If the yellow was truly omitted from just one card on the sheet (really?) then that blue would be just solid cyan ink and would look the same all the time since it's just solid ink.

If the yellow had been omitted from even a portion of the print plate, then we'd see more "yellowless" 58s out there. News flash.... there are no others! Hmmm, what does that tell us?

Think about the 1982 Topps "Blackless". The omission of the black ink affected 132 cards and is pretty universal in appearance on the affected cards and there are multiple copies of each card int he marketplace that all look alike.

1958 Topps Hank Aaron authentic "yellowless" is a unicorn.
I'm not sure we can reliably say "All" although I'd readily agree to "most" or even "nearly all"

The partial sheet shown here is unevenly faded, but shows the surrounding cards. http://toppsarchives.blogspot.com/2010/05/88s-key.html

The masks used to make the plates were assembled by hand, and an error wouldn't be entirely unheard of. I'm not entirely sure if they used a photo negative of the entire sheet and masked off portions or used some other method,(Portions of a sheet more likely, individual cards possible but unlikely) but there are differences throughout Topps production. With the white/yellow team or player name cards we know that the yellow part of things was redone at least once.
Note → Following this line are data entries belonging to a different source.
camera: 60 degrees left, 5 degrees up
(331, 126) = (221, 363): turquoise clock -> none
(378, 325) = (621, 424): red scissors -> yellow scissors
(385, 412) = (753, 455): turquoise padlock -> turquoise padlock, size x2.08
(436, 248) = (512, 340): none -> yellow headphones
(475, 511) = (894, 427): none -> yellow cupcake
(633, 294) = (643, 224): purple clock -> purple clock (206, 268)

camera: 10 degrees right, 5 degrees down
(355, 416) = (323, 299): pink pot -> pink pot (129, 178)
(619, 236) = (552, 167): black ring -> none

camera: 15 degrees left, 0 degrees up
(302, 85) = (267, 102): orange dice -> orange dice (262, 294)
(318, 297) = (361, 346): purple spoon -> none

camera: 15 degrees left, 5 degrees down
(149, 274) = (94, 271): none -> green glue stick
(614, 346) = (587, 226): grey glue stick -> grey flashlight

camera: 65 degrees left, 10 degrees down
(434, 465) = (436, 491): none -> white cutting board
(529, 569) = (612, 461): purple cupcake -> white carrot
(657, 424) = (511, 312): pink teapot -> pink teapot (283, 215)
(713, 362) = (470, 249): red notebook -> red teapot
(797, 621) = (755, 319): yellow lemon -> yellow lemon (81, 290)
Topps didn't necessarily use a strict CMYK setup, and the blue used wasn't always a straight Cyan. Going away from true Cyan means custom mixing the color, and that was done manually. So there will be different shades of the blue used. inking levels, water levels, and stuff done to adjust the thickness of the ink could also change the look.

There are a few ways a color can be missing. Some affect only part of a plate -1990 Thomas no name and the others were probably from tape blocking part of the light while the plate was being exposed. A sheet can get folded over blocking part of the print. Foreign material can get into the press blocking some portion of the print. Some of these would produce only one card, some more than one.

1982 blackless are their own puzzle. Topps at the time printed large sheets which were dual 132 card sheets that got cut down into 132 card sheets probably to make handling easier. Usually those sheets were not the same sheet but two different sheets side by side. To only affect half of that large sheet would require some odd circumstances. I believe the late 50's sheets were also printed as dual sheets as there are usually two different sheets for each series.

A genuine blue 58 Topps Aaron may be a unicorn, but may also be a findable unicorn. The hard question is how to tell for sure.